> [Exercise]: Report back every line below that carries the word "parking".

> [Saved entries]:
........
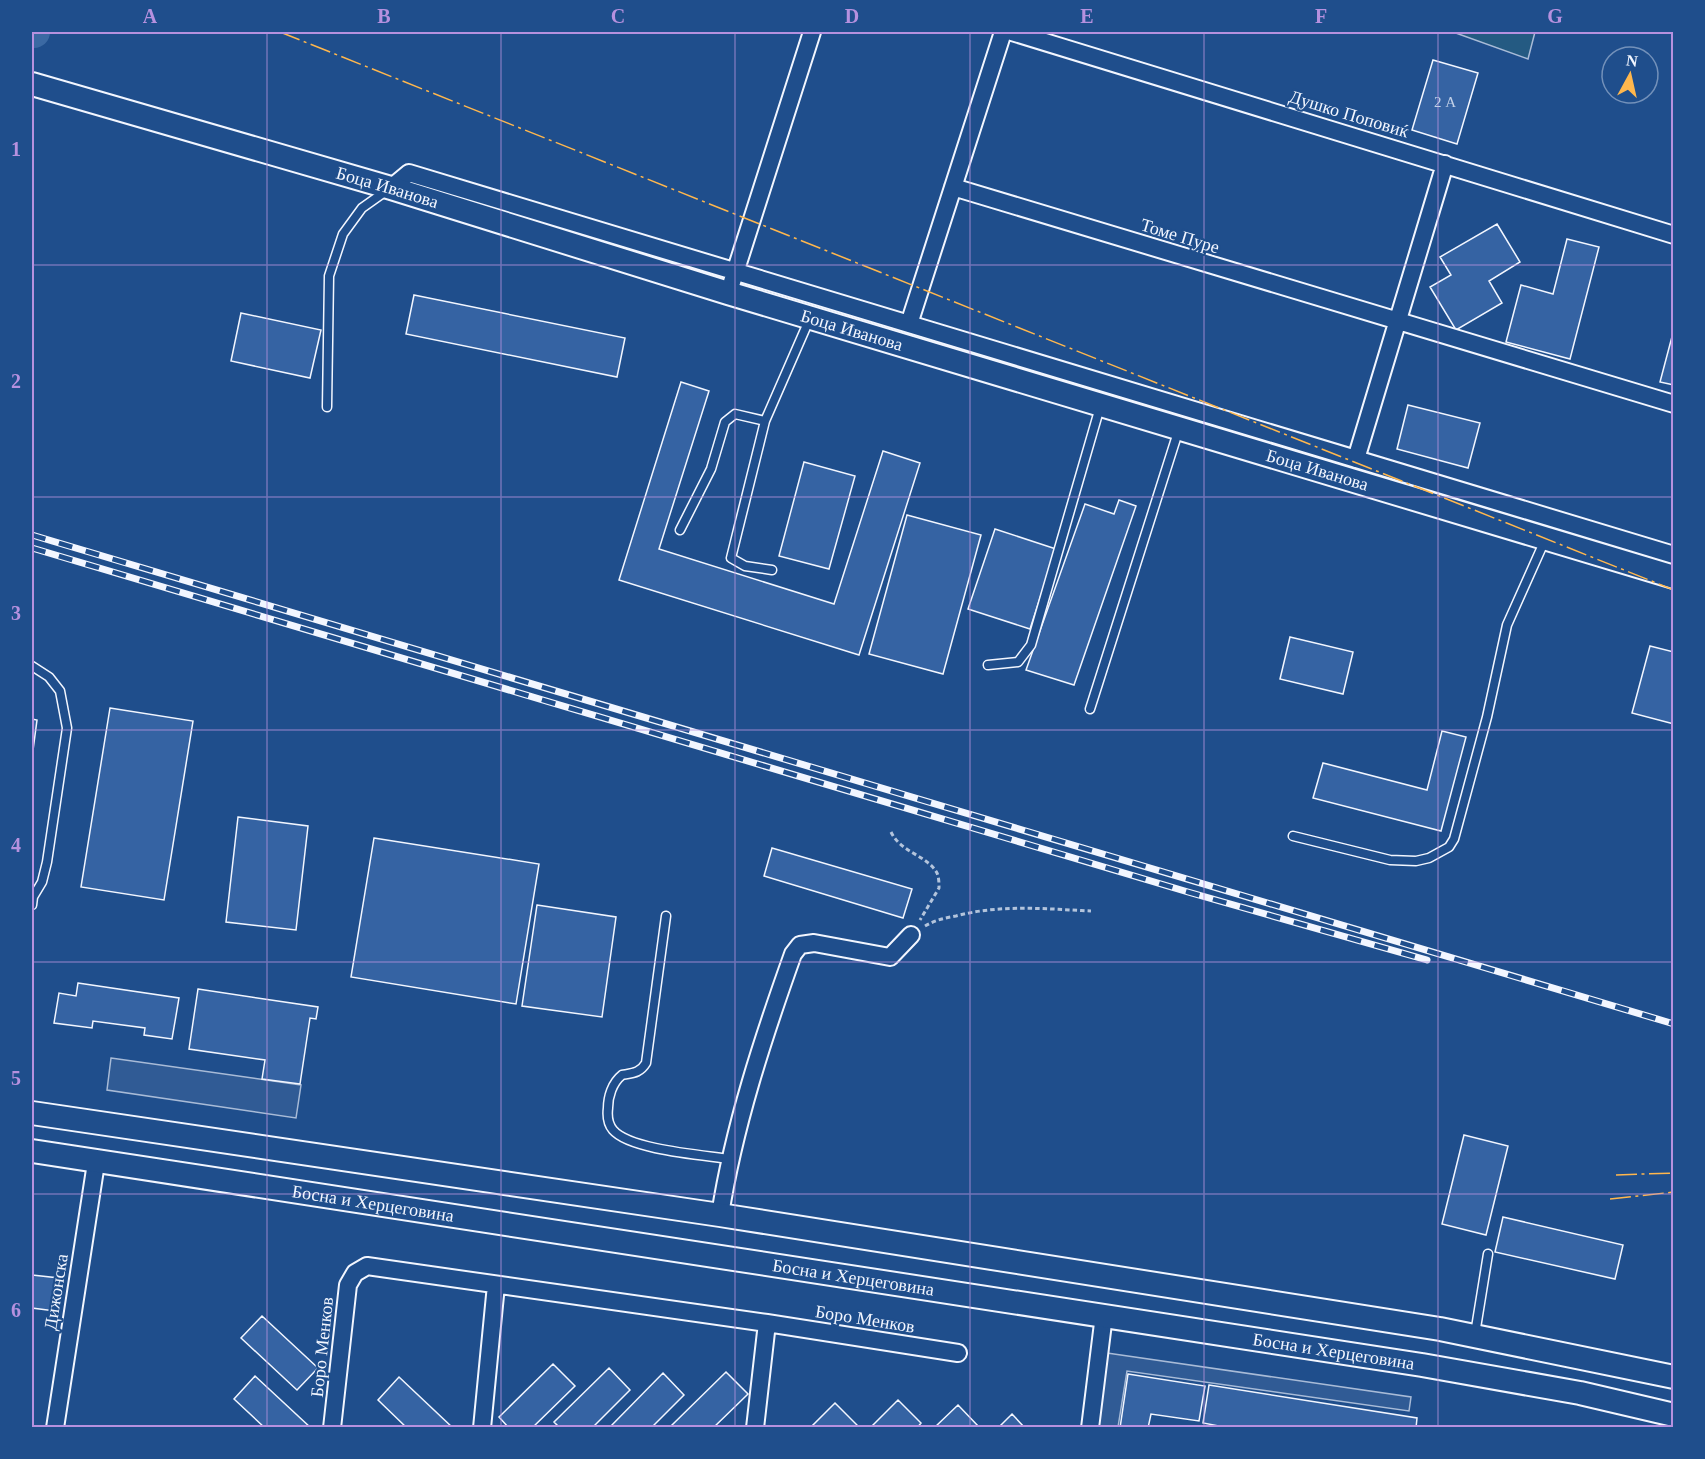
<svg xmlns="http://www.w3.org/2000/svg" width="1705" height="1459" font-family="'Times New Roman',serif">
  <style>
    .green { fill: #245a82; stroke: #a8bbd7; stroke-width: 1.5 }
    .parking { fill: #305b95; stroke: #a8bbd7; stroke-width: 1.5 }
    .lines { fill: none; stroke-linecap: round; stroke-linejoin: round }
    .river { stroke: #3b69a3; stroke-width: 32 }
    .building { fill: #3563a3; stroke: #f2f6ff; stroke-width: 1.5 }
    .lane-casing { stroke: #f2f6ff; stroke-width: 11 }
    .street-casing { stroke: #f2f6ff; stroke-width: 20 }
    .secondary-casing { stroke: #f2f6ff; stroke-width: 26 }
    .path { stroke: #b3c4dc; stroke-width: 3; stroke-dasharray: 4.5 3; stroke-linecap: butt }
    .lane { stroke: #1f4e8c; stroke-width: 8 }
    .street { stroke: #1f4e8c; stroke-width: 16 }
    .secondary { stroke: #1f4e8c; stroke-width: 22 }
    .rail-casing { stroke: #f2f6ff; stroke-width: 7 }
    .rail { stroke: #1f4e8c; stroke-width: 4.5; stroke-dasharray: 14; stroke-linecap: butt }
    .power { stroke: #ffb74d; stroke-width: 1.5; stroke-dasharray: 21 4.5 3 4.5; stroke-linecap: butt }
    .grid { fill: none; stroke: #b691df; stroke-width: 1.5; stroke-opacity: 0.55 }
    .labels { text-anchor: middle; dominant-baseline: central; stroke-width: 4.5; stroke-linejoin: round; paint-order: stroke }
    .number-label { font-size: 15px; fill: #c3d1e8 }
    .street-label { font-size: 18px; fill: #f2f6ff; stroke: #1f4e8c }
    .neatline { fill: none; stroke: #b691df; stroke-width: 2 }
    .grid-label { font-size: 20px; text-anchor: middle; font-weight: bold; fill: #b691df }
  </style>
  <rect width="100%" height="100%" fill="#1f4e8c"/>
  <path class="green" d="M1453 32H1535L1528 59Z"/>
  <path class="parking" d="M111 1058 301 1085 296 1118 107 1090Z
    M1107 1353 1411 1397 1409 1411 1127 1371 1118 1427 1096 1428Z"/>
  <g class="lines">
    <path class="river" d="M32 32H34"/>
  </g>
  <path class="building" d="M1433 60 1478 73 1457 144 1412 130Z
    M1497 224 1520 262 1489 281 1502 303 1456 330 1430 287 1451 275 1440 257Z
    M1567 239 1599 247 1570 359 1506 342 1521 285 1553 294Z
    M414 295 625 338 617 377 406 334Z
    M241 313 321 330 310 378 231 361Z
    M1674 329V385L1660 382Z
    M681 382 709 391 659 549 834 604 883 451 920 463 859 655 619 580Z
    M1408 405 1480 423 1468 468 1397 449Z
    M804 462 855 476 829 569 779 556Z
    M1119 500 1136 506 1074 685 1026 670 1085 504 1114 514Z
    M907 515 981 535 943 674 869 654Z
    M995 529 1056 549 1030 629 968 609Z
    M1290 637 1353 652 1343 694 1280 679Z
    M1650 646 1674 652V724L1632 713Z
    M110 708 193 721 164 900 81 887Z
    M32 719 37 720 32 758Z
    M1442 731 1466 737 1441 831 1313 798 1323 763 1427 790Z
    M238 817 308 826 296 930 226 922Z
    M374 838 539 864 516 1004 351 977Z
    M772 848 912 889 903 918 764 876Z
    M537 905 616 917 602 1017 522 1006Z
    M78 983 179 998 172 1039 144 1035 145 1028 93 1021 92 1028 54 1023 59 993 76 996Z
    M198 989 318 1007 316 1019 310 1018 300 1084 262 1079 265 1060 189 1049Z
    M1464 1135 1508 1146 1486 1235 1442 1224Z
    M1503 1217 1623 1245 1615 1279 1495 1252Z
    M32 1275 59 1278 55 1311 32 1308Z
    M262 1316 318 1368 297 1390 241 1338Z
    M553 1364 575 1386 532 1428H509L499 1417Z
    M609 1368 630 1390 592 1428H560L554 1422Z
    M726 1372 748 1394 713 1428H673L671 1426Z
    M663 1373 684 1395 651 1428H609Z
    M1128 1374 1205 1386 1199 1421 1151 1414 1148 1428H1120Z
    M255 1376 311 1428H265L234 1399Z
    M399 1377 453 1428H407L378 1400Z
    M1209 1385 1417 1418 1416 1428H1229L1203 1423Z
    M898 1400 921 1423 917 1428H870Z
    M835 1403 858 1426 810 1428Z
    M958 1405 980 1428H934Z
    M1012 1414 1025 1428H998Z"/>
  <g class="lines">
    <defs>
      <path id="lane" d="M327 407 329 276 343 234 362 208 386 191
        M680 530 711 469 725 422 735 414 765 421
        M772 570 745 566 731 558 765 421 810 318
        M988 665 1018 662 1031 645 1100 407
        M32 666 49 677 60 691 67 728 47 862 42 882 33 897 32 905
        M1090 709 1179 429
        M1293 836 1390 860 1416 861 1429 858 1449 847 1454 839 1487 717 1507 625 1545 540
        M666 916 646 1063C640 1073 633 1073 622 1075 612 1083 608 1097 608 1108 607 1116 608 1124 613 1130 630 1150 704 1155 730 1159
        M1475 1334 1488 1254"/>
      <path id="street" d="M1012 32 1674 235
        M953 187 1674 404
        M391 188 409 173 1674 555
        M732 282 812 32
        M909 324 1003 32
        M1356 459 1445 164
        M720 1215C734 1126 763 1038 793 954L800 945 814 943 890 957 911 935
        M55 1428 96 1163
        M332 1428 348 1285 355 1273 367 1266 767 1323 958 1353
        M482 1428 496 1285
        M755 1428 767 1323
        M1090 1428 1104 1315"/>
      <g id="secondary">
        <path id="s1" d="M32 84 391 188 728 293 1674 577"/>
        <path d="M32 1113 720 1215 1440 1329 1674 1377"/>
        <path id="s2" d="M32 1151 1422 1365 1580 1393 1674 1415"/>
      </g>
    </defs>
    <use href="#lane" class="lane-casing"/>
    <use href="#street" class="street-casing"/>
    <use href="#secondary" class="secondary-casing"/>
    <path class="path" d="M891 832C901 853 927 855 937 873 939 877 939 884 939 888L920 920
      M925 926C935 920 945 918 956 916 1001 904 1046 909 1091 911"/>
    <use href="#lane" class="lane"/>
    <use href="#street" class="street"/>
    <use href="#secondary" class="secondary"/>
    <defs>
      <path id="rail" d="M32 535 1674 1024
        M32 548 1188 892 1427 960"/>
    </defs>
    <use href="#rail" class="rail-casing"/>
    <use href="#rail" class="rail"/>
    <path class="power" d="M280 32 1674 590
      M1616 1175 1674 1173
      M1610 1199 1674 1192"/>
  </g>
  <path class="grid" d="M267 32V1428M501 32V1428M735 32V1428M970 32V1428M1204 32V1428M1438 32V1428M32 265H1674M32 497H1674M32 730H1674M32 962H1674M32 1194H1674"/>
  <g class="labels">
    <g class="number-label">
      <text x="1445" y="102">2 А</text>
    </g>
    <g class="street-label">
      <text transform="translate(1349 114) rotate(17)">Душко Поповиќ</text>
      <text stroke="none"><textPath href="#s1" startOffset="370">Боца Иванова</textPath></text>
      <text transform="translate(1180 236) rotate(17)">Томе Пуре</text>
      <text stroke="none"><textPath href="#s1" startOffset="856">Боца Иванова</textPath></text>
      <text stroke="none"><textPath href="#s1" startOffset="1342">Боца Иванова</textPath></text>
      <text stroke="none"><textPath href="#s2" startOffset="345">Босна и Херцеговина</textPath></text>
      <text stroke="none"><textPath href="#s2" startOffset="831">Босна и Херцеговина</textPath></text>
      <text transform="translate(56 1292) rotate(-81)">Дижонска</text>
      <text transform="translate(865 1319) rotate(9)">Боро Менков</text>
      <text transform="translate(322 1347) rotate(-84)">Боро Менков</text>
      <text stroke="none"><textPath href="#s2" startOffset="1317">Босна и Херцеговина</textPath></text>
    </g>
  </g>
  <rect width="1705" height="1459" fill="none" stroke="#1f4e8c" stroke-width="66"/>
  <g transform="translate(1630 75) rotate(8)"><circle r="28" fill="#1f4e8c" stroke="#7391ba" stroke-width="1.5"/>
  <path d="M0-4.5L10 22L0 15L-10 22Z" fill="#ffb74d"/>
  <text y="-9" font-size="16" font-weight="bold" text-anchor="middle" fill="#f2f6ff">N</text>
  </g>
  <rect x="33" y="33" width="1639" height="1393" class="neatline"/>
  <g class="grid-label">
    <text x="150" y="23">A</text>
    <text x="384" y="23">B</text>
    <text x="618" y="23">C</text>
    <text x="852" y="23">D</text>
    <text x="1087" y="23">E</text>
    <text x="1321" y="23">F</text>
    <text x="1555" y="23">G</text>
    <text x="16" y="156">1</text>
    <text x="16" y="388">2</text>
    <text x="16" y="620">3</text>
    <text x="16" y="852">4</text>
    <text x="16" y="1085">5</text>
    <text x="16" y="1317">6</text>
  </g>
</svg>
........
> [Finished task]:
    .parking { fill: #305b95; stroke: #a8bbd7; stroke-width: 1.5 }
  <path class="parking" d="M111 1058 301 1085 296 1118 107 1090Z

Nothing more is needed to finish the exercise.